According to Buddhist theory, reality is “virtual” in nature. What appears to be a “real” object initially, like trees and people, actually are transient illusions that result from a limited mode of awareness. So for example, I wanted to play with this idea of the “virtual” versus “real” and while thinking about it I had this idea of using the video image projected onto the performer in a way that plays with questions of what is real and what is virtual. The virtual layer of the video image makes the performer look more hyper real and dream-like simultaneously. And sometimes one cannot tell which is the live performer versus the virtual one. I also played with the idea that emptiness doesn’t mean nothingness. I had this idea of things existing in space even though we don’t see them until there is an event in which they are revealed. This led to this whole other section of the dance.

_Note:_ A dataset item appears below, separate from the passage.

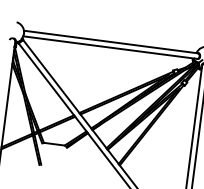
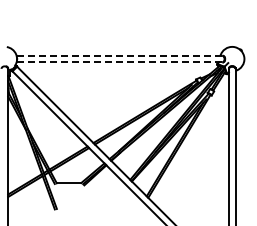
line: (111, 41) -> (119, 55), solid -> dashed
line: (110, 47) -> (119, 62), solid -> dashed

I think it’s important to clarify that I use concepts that I am interested in as a springboard, a point of departure from which to explore. So the piece is not “about” emptiness, but is inspired by the contemplation of that. I feel that one brain does not–or I guess I should say, that I do not–have the answers to anything, I don’t think anyone is that smart, so in the rehearsal process you connect to something that is larger than just you or the dancers or the collaborators. You listen to the process and that listening guides you into something that is bigger than you. And the audience comes in and enlarges the process and the sharing and dialogue continues into another experience.
Performances of Thin Air are at 8:00 pm, Thursday – Saturday, April 2-4.